Kekurangan nutrisi juga dapat membuat sistem kekebalan tubuh kita lemah.
- Konsumsi Gula yang Kelebihan:
Gula yang dibicarakan disini adalah gula kristal rafinasi yang merupakan gula
hasil pemurnian sehingga tidak lagi mengandung vitamin dan mineral, hanya
sukrosa saja. Gula jenis ini banyak diteliti membahayakan bagi kesehatan,
dampaknya adalah mengurangi kemampuan sel darah putih untuk membunuh
kuman. Konsumsi yang tinggi akan memberikan efek buruk pada sistem kekebalan
tubuh.
- Alkohol yang Berlebihan: Minum
minuman beralkohol secara berlebihan dapat merusak sistem kekebalan tubuh. Sama
seperti gula, terlalu banyak alkohol dapat mengurangi kemampuan sel darah putih
untuk membunuh kuman. Dosis alkohol yang tinggi membuat tubuh kekurangan gizi
secara keseluruhan, sehingga merusak kekebalan tubuh.

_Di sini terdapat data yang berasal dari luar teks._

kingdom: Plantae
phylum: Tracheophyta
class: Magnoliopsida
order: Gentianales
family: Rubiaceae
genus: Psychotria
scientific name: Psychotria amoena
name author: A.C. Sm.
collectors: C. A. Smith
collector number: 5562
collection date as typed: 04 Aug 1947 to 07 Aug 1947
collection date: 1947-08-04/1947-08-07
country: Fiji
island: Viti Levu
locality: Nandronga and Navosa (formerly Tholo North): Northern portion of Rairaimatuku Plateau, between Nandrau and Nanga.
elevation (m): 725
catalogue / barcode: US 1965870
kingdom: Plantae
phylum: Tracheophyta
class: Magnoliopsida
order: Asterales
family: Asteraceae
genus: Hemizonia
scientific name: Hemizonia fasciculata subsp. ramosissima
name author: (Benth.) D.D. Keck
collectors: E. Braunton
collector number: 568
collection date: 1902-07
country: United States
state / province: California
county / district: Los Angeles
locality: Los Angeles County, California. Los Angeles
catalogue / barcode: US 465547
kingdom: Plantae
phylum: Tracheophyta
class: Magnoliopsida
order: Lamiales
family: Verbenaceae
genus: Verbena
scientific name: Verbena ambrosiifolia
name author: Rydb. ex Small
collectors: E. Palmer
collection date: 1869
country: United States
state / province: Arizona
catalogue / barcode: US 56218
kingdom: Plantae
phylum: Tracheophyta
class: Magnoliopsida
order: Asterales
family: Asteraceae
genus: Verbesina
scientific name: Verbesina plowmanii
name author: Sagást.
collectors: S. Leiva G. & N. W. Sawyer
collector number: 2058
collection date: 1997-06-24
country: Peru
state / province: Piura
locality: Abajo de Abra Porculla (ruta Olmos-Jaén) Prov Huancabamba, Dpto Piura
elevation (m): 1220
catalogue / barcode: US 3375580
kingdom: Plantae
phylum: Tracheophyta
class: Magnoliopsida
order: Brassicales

- Kurang Tidur: Tidur yang baik
sangat penting bagi tubuh kita untuk mengembalikan energi. Tidur membantu untuk
membangun kembali sistem kekebalan tubuh. Tanpa tidur yang cukup, sistem
kekebalan tubuh menjadi lemah karena tidak mendapatkan kesempatan untuk
membangun kembali.
- Stres: Stres menekan fungsi
sistem kekebalan tubuh. Stres jangka panjang sangat buruk bagi sistem kekebalan
tubuh. Penelitian menunjukkan bahwa stres kronis menurunkan jumlah sel darah
putih.
- Dehidrasi: Dehidrasi berarti
tubuh kekurangan cairan. Dehidrasi dapat menyebabkan masalah medis. Untuk
bekerja, sistem kekebalan tubuh kita membutuhkan jumlah air yang cukup.
- Obat: Terlalu sering
menggunakan obat yang diresepkan atau non-resep dapat merusak sistem kekebalan
tubuh. Obat adalah racun utama yang kita masukkan ke dalam tubuh kita. Bahkan,
penggunaan antibiotik dalam jangka panjang dapat melemahkan sistem kekebalan
tubuh.
- Eksposur Radiasi: Paparan zat
Kimia, sinar UV, dan paparan radiasi, hal-hal tersebut dapat merusak sistem
kekebalan tubuh.
- Gaya Hidup yang higienis:
Kebersihan yang baik sangat penting untuk mempertahankan sistem kekebalan yang
kuat. Terlalu banyak terpapar kuman mungkin dapat membuat tubuh menjadi stress
karena melewati batas yang bisa dihadapi oleh tubuh. Kehidupan yang higienis
adalah cara terbaik untuk menghindari infeksi dan menjaga sistem kekebalan yang
kuat.
- Tidak Aktif atau Jarang
Berolahraga: Olah raga sangat penting untuk menjaga sistem kekebalan tubuh yang
baik. Latihan membantu untuk meningkatkan aliran darah yang membantu
membersihkan tubuh dari racun tertentu dan produk-produk limbah. Kurang
olahraga memperlambat proses ini dan itu menghasilkan sistem kekebalan tubuh
yang lemah. Obesitas juga dapat menyebabkan sistem kekebalan tubuh yang lemah.